STUDY TEXT:
Re: [PATCH v2 23/23] objtool, kcsan: Remove memory barrier instrumentation from noinstr

[Josh Poimboeuf]

On Thu, Nov 18, 2021 at 09:10:27AM +0100, Marco Elver wrote:
> @@ -1071,12 +1071,7 @@ static void annotate_call_site(struct objtool_file *file,
>  		return;
>  	}
>  
> -	/*
> -	 * Many compilers cannot disable KCOV with a function attribute
> -	 * so they need a little help, NOP out any KCOV calls from noinstr
> -	 * text.
> -	 */
> -	if (insn->sec->noinstr && sym->kcov) {
> +	if (insn->sec->noinstr && sym->removable_instr) {
>  		if (reloc) {
>  			reloc->type = R_NONE;
>  			elf_write_reloc(file->elf, reloc);

I'd love to have a clearer name than 'removable_instr', though I'm
having trouble coming up with something.

'profiling_func'?

Profiling isn't really accurate but maybe it gets the point across.  I'm
definitely open to other suggestions.

Also, the above code isn't very self-evident so there still needs to be
a comment there, like:

	/*
	 * Many compilers cannot disable KCOV or sanitizer calls with a
	 * function attribute so they need a little help, NOP out any
	 * such calls from noinstr text.
	 */

> @@ -1991,6 +1986,32 @@ static int read_intra_function_calls(struct objtool_file *file)
>  	return 0;
>  }
>  
> +static bool is_removable_instr(const char *name)

INFORMATION PROVIDED:

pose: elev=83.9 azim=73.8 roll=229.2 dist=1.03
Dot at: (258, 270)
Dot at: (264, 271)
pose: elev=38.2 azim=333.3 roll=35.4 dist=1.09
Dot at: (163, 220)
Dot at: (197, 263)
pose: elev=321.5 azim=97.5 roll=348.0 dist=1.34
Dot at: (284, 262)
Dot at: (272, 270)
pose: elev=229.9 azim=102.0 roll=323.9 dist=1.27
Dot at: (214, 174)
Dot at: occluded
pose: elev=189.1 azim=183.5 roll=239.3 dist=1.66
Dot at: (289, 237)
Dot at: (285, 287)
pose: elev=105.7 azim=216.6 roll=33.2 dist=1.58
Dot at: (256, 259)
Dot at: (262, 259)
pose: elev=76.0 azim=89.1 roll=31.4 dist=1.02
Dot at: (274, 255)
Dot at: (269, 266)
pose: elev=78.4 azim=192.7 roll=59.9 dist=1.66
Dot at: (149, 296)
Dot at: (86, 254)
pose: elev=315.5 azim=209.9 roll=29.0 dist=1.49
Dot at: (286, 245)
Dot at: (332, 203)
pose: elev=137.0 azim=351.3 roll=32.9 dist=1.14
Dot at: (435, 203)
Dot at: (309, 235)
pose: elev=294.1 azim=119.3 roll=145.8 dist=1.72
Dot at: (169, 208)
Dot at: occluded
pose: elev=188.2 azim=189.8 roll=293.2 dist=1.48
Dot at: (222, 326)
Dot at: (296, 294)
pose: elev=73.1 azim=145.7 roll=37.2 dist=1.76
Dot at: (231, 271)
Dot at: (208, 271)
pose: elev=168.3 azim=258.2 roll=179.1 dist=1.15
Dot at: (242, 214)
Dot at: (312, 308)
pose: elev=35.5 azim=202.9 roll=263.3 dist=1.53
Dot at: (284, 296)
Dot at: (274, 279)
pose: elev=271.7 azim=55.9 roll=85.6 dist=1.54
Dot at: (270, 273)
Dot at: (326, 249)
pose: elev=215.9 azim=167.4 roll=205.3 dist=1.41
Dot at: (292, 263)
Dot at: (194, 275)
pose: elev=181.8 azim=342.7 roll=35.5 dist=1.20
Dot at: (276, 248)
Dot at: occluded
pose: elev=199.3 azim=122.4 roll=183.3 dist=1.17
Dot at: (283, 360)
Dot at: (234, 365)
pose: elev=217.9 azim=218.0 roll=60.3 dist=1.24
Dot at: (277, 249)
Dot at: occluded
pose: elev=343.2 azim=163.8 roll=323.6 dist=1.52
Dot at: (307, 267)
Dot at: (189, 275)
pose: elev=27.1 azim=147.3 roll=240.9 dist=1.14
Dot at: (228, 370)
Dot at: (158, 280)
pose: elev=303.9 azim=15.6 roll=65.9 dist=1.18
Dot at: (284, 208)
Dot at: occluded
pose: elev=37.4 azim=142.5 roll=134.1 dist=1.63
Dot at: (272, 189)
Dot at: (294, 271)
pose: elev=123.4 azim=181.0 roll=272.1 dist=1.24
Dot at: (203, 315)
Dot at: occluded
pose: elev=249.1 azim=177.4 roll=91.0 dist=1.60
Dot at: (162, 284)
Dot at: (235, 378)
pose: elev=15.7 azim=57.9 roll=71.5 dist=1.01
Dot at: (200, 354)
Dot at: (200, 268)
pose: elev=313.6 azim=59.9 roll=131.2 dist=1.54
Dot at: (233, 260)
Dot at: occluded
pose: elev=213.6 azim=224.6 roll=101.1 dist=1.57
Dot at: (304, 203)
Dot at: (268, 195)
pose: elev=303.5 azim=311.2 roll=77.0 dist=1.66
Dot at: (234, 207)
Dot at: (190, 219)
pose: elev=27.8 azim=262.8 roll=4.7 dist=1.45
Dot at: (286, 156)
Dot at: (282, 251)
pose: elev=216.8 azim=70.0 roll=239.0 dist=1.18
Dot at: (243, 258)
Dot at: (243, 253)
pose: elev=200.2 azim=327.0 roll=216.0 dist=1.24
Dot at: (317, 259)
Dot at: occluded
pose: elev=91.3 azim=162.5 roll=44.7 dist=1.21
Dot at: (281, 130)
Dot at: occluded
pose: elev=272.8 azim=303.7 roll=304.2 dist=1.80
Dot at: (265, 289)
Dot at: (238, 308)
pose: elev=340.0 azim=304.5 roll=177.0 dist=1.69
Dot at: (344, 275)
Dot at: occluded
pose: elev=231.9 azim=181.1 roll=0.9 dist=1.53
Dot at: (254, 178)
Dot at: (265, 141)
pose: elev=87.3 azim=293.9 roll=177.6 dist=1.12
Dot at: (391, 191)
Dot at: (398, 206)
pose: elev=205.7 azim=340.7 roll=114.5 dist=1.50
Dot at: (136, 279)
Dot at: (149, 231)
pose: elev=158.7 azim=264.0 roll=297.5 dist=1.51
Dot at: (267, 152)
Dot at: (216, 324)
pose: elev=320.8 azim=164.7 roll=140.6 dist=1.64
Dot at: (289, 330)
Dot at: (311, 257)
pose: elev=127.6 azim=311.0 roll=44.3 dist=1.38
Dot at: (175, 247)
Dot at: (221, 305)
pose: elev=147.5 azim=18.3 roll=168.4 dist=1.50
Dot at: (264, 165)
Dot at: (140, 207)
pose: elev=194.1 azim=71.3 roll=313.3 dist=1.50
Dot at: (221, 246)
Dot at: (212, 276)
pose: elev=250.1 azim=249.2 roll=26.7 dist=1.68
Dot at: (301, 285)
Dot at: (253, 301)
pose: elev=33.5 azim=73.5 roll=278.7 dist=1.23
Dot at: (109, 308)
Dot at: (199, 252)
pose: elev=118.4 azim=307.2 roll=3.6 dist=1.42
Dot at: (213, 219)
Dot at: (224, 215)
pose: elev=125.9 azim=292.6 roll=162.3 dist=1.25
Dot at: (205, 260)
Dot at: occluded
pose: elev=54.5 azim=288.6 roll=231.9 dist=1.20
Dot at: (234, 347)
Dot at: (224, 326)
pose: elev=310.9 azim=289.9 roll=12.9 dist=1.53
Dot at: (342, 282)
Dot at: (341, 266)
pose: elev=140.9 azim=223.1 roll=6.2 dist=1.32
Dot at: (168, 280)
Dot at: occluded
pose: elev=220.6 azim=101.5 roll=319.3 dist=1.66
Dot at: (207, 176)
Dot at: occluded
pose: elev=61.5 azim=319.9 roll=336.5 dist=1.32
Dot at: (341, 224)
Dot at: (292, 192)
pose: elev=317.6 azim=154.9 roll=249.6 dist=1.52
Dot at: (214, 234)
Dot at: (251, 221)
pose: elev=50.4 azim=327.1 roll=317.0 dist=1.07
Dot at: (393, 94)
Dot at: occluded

EXERCISE A:
In the objtool patch review, shorten the paragraph that begins "I'd love to have a clearer name" while keeping its main facts.
EXERCISE B:
Write what follows in the objtool patch review, starting after its final line.

EXPECTED OUTPUT A:
I'd like a clearer name than 'removable_instr' but can't think of one.

EXPECTED OUTPUT B:
> +{
> +	/*
> +	 * Many compilers cannot disable KCOV with a function attribute so they
> +	 * need a little help, NOP out any KCOV calls from noinstr text.
> +	 */
> +	if (!strncmp(name, "__sanitizer_cov_", 16))
> +		return true;

A comment is good here, but the NOP-ing bit seems out of place.

-- 
Josh

Re: [PATCH v2 23/23] objtool, kcsan: Remove memory barrier instrumentation from noinstr

[Marco Elver]

On Fri, 19 Nov 2021 at 21:31, Josh Poimboeuf <jpoimboe@redhat.com> wrote:

> > +     if (insn->sec->noinstr && sym->removable_instr) {
> >               if (reloc) {
> >                       reloc->type = R_NONE;
> >                       elf_write_reloc(file->elf, reloc);
>
> I'd love to have a clearer name than 'removable_instr', though I'm
> having trouble coming up with something.
>
> 'profiling_func'?
>
> Profiling isn't really accurate but maybe it gets the point across.  I'm
> definitely open to other suggestions.

Well, this bit is not true for all "profiling functions" either. It's
only true for instrumentation functions that appear in 'noinstr' and
that the compiler can't remove on its own, but are valid to remove by
objtool in noinstr code, hence 'removable_instr'.

I'm really quite indifferent what we call it, so I'll leave you to
pick whatever sounds best:

-- profiling_func
-- nop_profiling_func
-- optional_profiling_func
-- noinstr_remove
-- removable_profiling_func
-- noinstr_nop_func
-- noinstr_nop
-- nop_in_noinstr
-- invalid_in_noinstr

?

> Also, the above code isn't very self-evident so there still needs to be
> a comment there, like:
>
>         /*
>          * Many compilers cannot disable KCOV or sanitizer calls with a
>          * function attribute so they need a little help, NOP out any
>          * such calls from noinstr text.
>          */
>

I'll add it.

> > +{
> > +     /*
> > +      * Many compilers cannot disable KCOV with a function attribute so they
> > +      * need a little help, NOP out any KCOV calls from noinstr text.
> > +      */
> > +     if (!strncmp(name, "__sanitizer_cov_", 16))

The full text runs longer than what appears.